Blair looked into Spelman's role in cutting the diet of an endangered zebra that died of hypothermia and starvation in February 2000, but the investigation waned after she was made zoo director four months later. Blair, who declined to comment last week, said earlier this year that the allegation was left with the zoo's animal-care committee. But the committee's co-chairman, veterinary pathologist Donald K. Nichols, said that after Spelman became director, committee members became conflicted about investigating their boss.
Nichols, who has served notice that he is leaving the zoo, recently submitted a 48-page letter and records to the National Academy of Sciences, which is investigating zoo deaths. He detailed 21 cases that he says represent "long-standing and on-going incompetence, malfeasance and/or malpractice of veterinary medicine."
"It soon became obvious to me that the zoo's administration was not going to reprimand Spelman for the culpability she had in causing the zebra's death, and the investigation by [Deputy Inspector General Richard C.] Otto dragged on for many months," Nichols wrote to the science academy.
Nichols said: "Otto also reminded me that Spelman was 'hand-picked' by Secretary [Lawrence M.] Small to be the Zoo Director. He then warned me that if I did anything that made Spelman look bad, there undoubtedly would be consequences generated from the Smithsonian's administration that would adversely affect me and my career."

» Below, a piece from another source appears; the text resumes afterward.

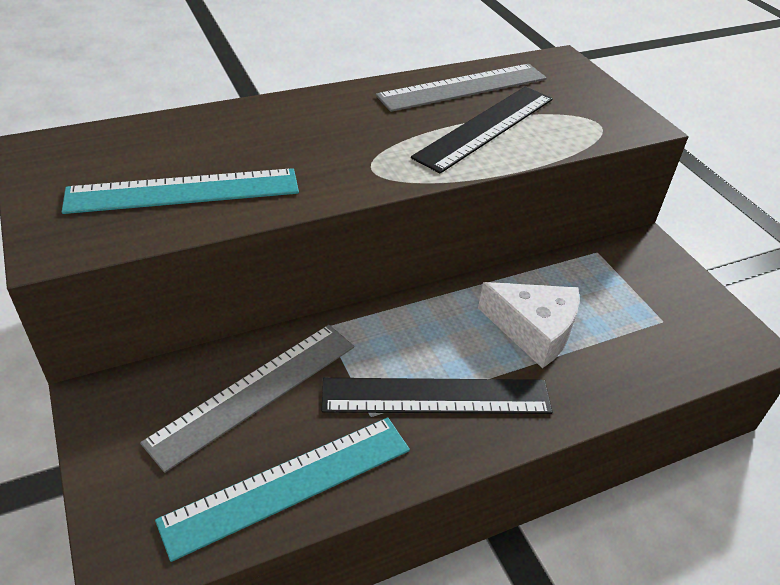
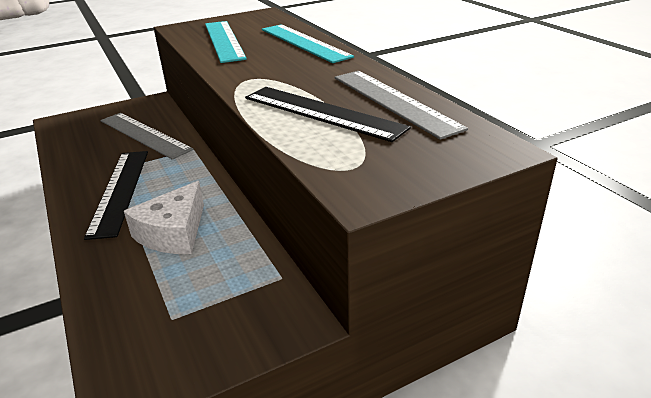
camera: 90 degrees right, 10 degrees down
(288, 483) = (77, 150): turquoise ruler -> turquoise ruler (304, 42)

Asked to comment, Otto, who is now retired, said Nichols's concerns were warranted. "Generally, the Smithsonian just doesn't get that, as a public trust, it is obligated, unconditionally, to complete transparency and meaningful accountability," Otto said.

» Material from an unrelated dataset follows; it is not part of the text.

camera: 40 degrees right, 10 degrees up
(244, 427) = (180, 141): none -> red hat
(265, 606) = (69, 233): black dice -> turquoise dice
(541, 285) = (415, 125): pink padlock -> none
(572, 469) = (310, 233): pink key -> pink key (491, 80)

Smithsonian spokeswoman Linda St. Thomas said officials would never retaliate against anyone for speaking publicly about problems with Spelman. She said Otto's comment was incorrect, adding, "It might be that since Otto is no longer at the Smithsonian that he is not up-to-date about what's going on."
The Smithsonian is currently fighting with the D.C. Department of Health over a $650 fine against the zoo for hiring an unlicensed pest-control company to kill rats that had overrun animal enclosures. Two endangered red pandas died in January after the fumigators buried rat poison in their pen. A Health Department attorney said the case was important "to ensure the protection of public health."

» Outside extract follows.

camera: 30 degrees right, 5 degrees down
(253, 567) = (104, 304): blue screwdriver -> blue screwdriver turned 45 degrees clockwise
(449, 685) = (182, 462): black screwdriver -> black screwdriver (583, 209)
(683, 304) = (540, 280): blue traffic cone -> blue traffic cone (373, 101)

An attorney for the Smithsonian told the city in a letter that D.C. regulations do not apply to the zoo because, as a part of the Smithsonian, the zoo has "immunity."
A popular attraction at the zoo since her arrival in 1956, Nancy suffered during the last two years of her life from little appetite, weight loss, lethargy and ventral edema, in which fluid seeps from the bloodstream and collects in the skin of the belly, according to a review of hundreds of pages of veterinary records and zookeeper reports. All are symptoms of TB, a disease treatable in elephants with human antibiotics, according to published veterinary literature.
Nancy also was having difficulty walking, a common ailment among captive elephants forced to tread on hard concrete instead of the softer soil of their native habitat.